#### ACTIVITIES:
(a) Answer these questions from the article about Jim Miller's first stage role, one answer per line, marked the same way:
(i) Whose decree about acting does Miller hold fast to on stage?
(ii) What is Miller's job, and where does he do it?
(iii) Whom does Miller play in "Pvt. Wars"?
(b) Please summarize the article about Jim Miller's first stage role in two sentences.
(c) Carry the article about Jim Miller's first stage role forward from its final paragraph.

#### TEXT:
GARMISCH, Germany -- On stage, he is what you expect an actor to become: transformed. Something else. Another person in another time. He is immersed, delivering lines, running the blocking and being truthful about the role, holding fast to English poet Alexander Pope's decree to "act well your part; there all the honor lies."

Yet those close to Jim Miller watching him in this role would raise their eyebrows. Jim? That guy? The contracting specialist from the George C. Marshall European Center for Security Studies? Not Jim.

For the first time in his life, Miller performed on stage in a play put on by the Family MWR Garmisch Players Community Theater, in March. In taking the role Woodruff Gately, a shell-shocked Vietnam veteran from Georgia in "Pvt. Wars," Miller would echo his friends' comments.

"I think everybody is surprised," Miller said. "I surprised myself. It's not something I thought I would ever do. And I think most folks back home would say the same thing."

#### SOURCE MATERIAL:
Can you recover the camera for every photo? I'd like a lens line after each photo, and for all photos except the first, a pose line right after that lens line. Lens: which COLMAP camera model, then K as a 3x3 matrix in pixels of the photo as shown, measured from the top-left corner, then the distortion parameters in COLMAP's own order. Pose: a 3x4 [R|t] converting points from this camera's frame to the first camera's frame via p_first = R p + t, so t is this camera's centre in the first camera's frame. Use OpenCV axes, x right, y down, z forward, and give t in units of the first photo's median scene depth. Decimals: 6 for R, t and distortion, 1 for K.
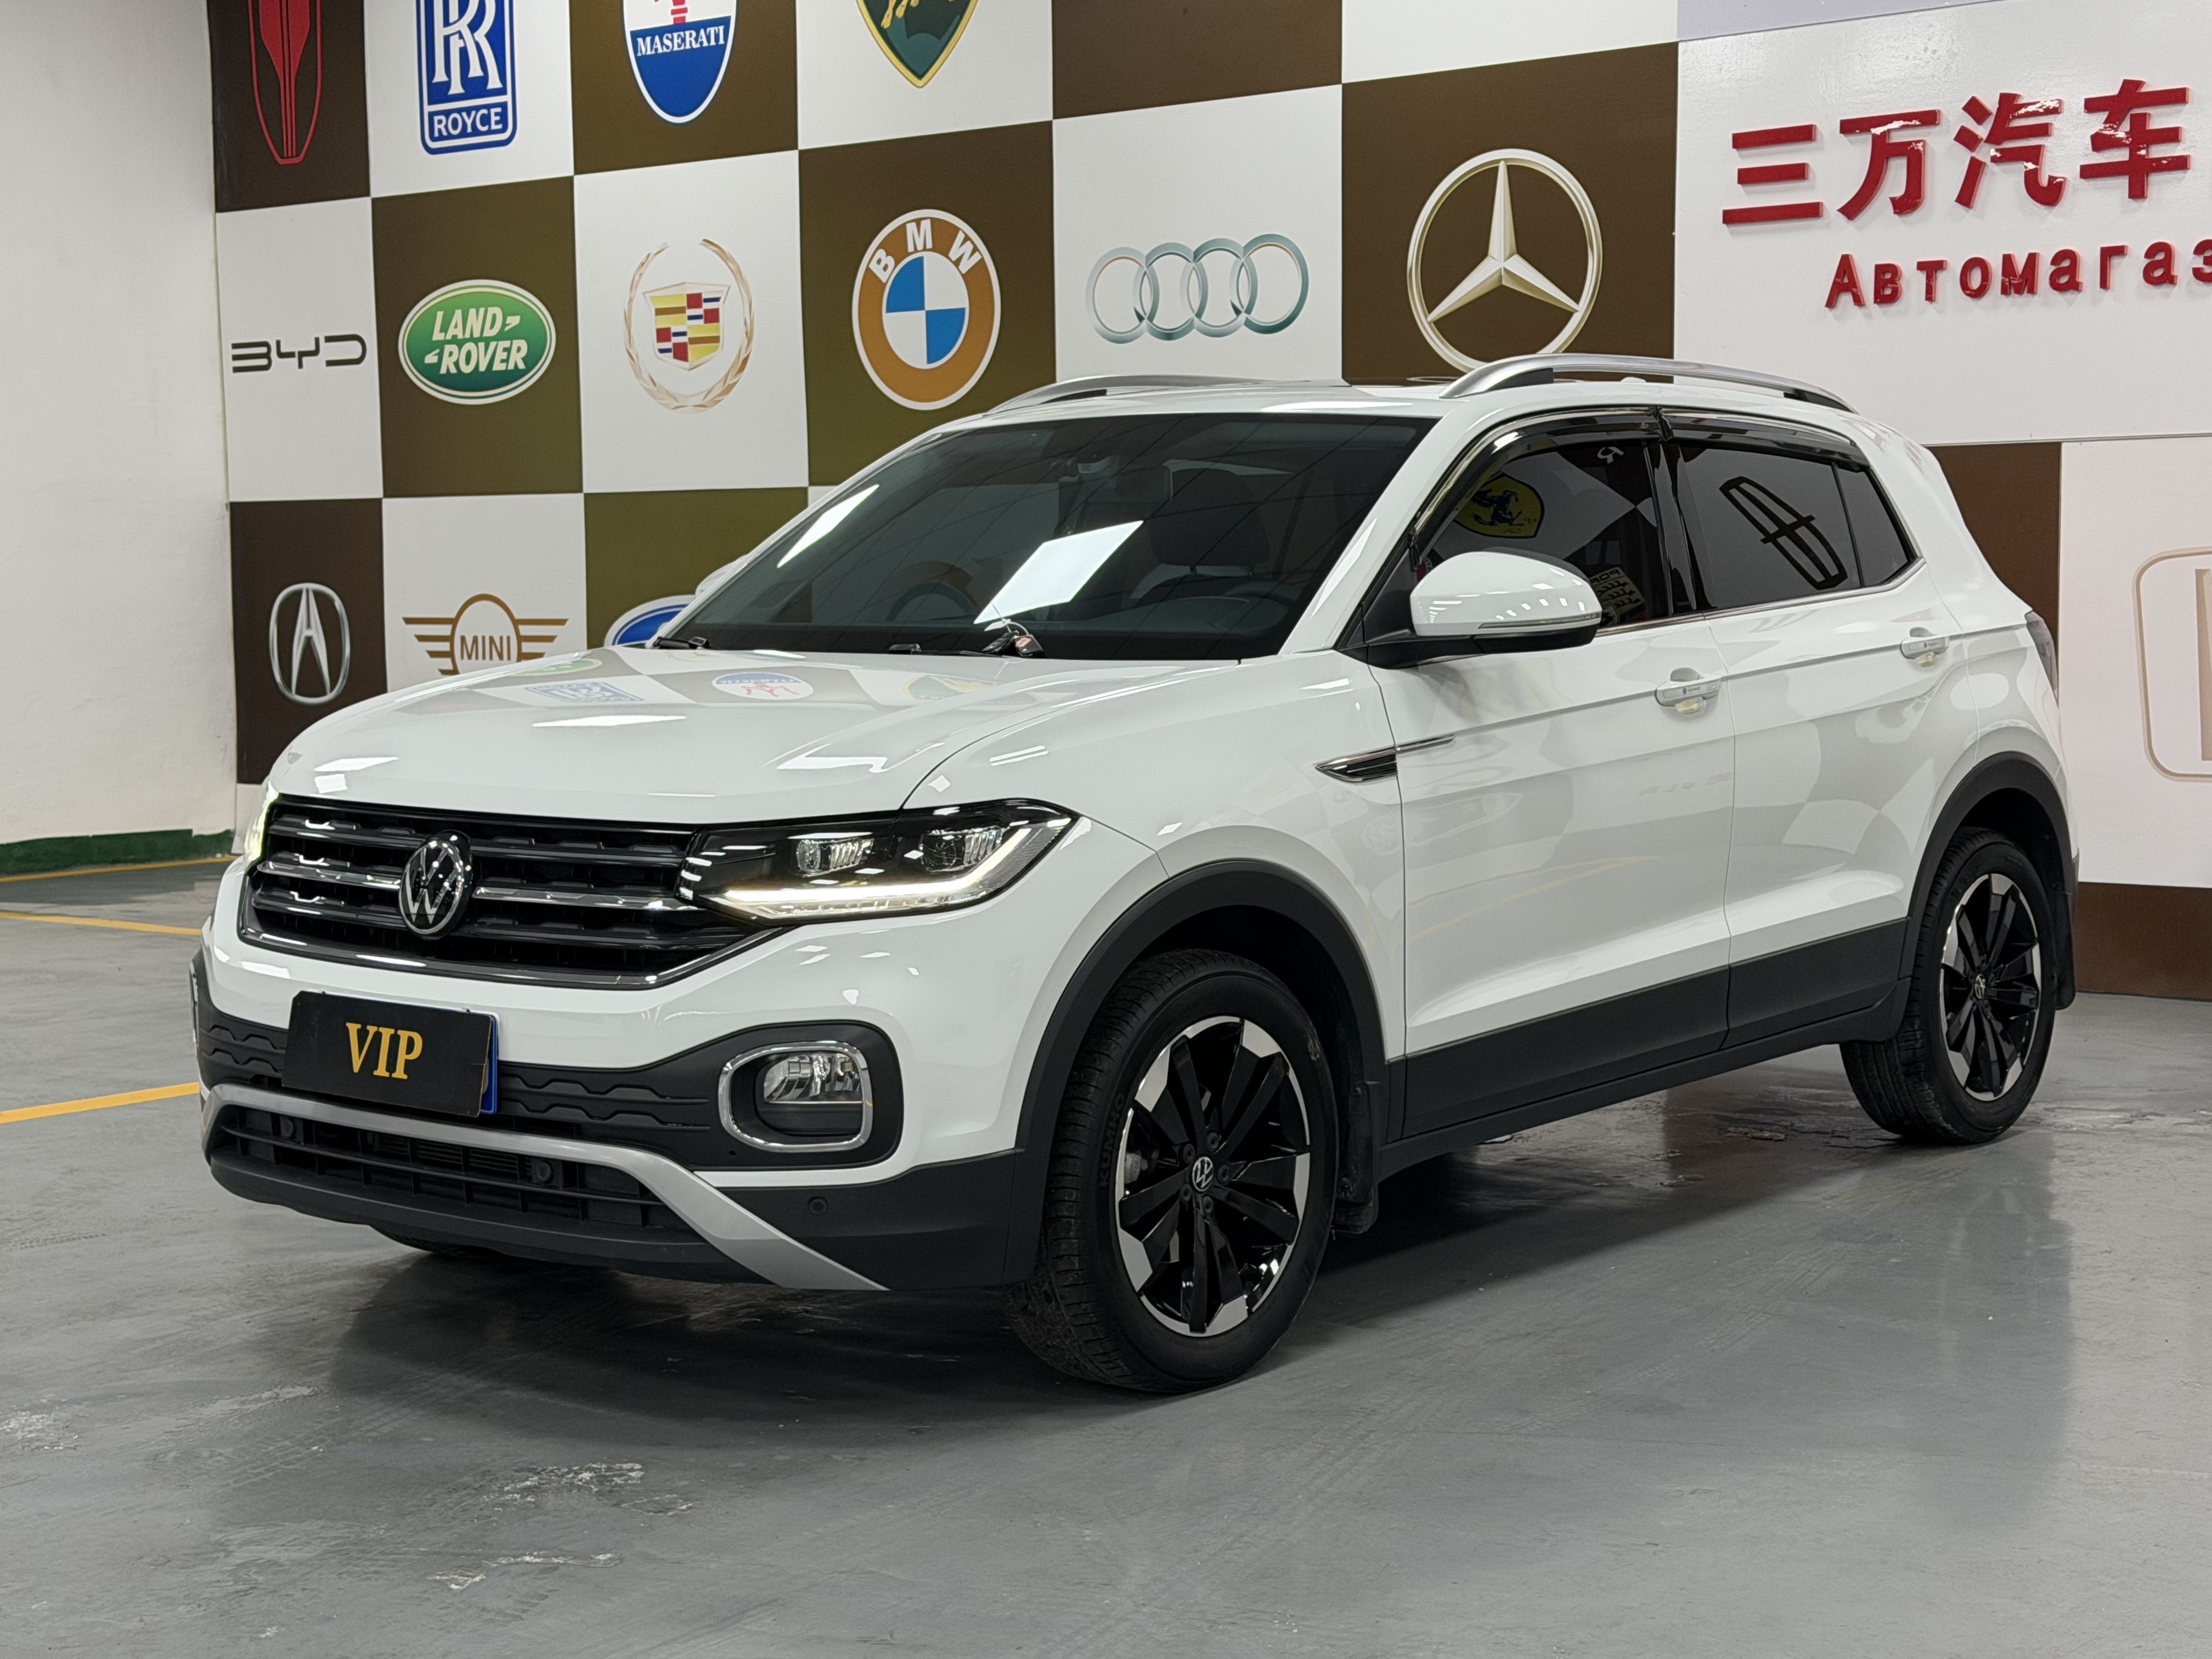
lens RADIAL K [[3319.2, 0, 1106.0], [0, 3319.2, 829.5], [0, 0, 1]] dist [0.192687, -0.411259]
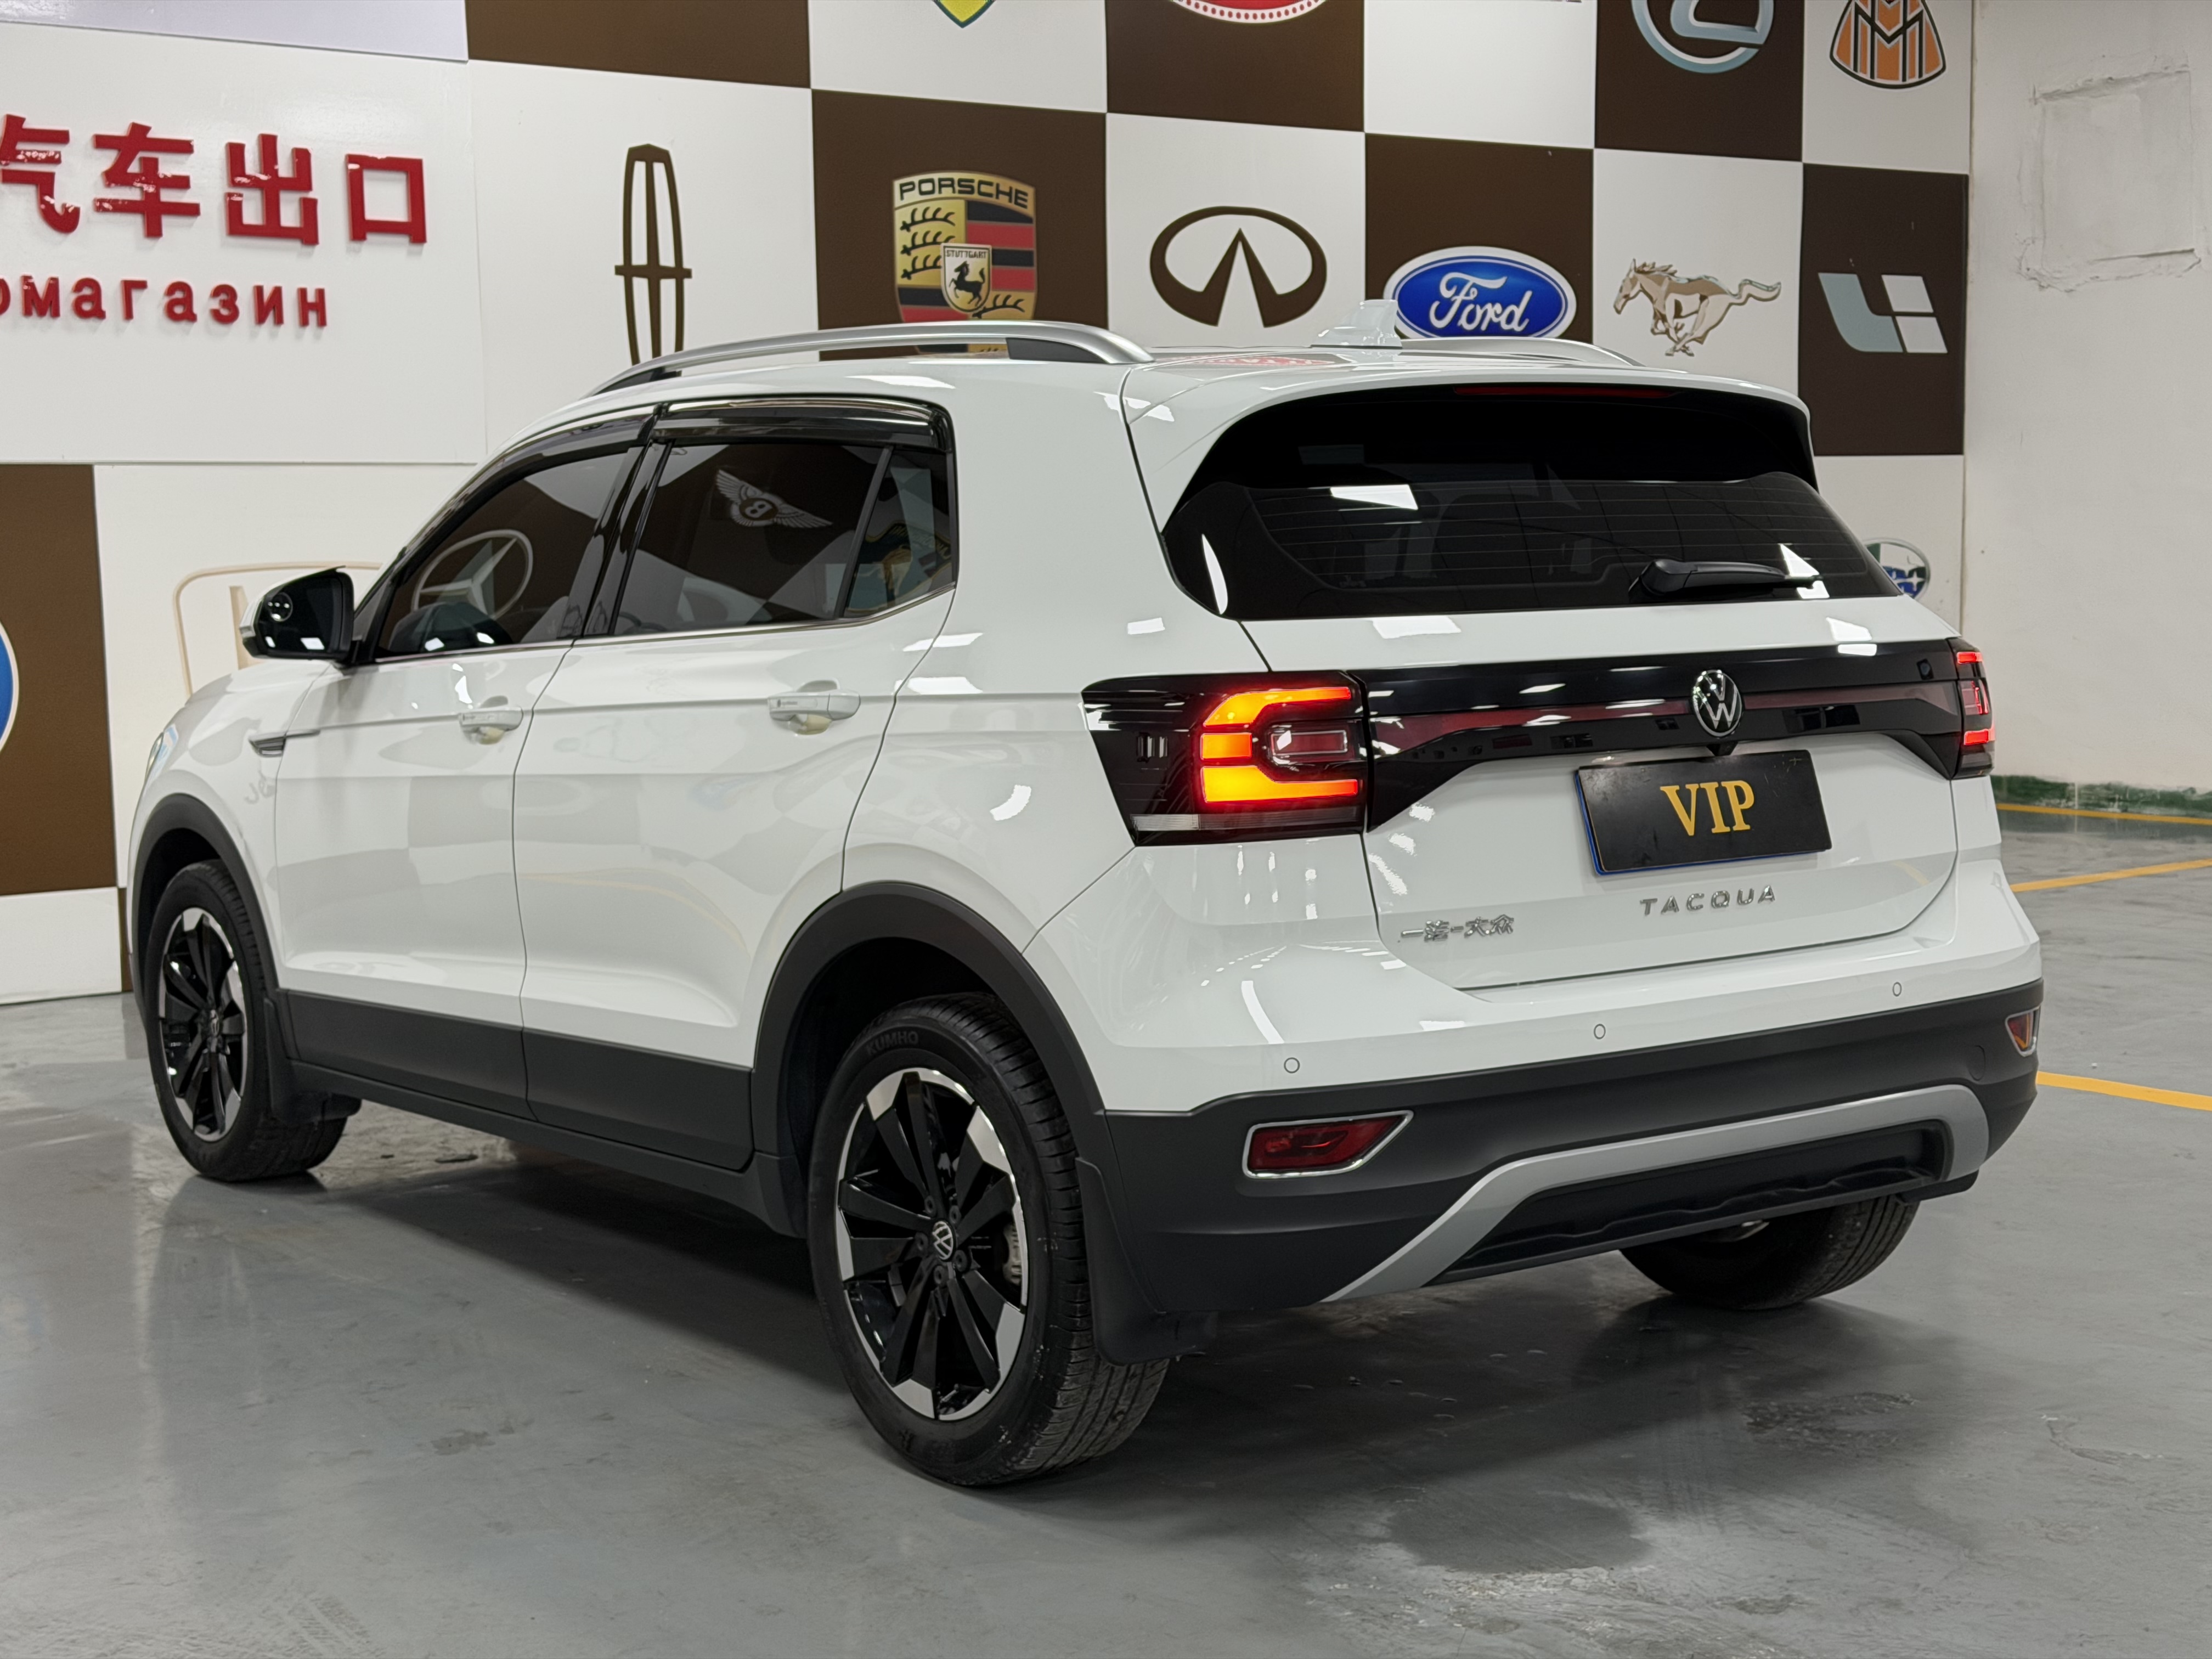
lens RADIAL K [[3054.5, 0, 1106.0], [0, 3054.5, 829.5], [0, 0, 1]] dist [0.213237, -0.506659]
pose [[0.261447, -0.089118, 0.961095, -0.543629], [0.092827, 0.993435, 0.066865, -0.037638], [-0.960744, 0.071733, 0.268003, 0.440301]]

#### ANSWERS PER TASK:
(a)
(i) English poet Alexander Pope's.
(ii) He is a contracting specialist at the George C. Marshall European Center for Security Studies.
(iii) Woodruff Gately, a shell-shocked Vietnam veteran from Georgia.

(b) Jim Miller, a contracting specialist at the George C. Marshall European Center for Security Studies, performed on stage for the first time in March, playing Woodruff Gately, a shell-shocked Vietnam veteran from Georgia, in the Family MWR Garmisch Players Community Theater's production of "Pvt. Wars." Those close to him were surprised to see him in the role, and Miller said he surprised himself as well.

(c)
At Pleasant Valley High School in Bettendorf, Iowa, Miller's friends knew him as an athlete playing football, wrestling and hurling a shot put. At the University of Iowa, similar memories and a six-year stint in the Iowa National Guard as a combat engineer, including a deployment to Afghanistan. Nowhere in there was a hint of acting.

When he started his DOD civilian career in Rock Island, Ill., he made another deployment for seven months to Afghanistan and kicked off his career as a contracting officer, but still no acting. It wasn't until he touched down in Garmisch-Partenkirchen, Germany, and read about a 2013 casting call for movie extras that the bug hit him.

"I submitted a photo to a web site," Miller said. "Then I forgot about it."

They didn't forget him. His phone rang three weeks later with a callback. A month after that, costumers had the burly six-footer outfitted in a Navy SEAL costume and standing alongside Samuel L. Jackson as the president of the United States in the film "Big Game."

Filming took place over three days in the mountains near Garmisch. Miller said a helmet covered his face, so no one will see him. "I think my voice is in [Big Game]," he said, laughing. Did he meet Jackson? "He said 'hello' to us at around five in the morning as he was getting out of his car." The film is expected to debut sometime in 2014, according to

A few weeks later, Miller stood repairing picture frames in the Garmisch Arts and Crafts Center when Michelle Schneider, Garmisch crafts and entertainment director, approached him about attending acting workshops at the crafts center.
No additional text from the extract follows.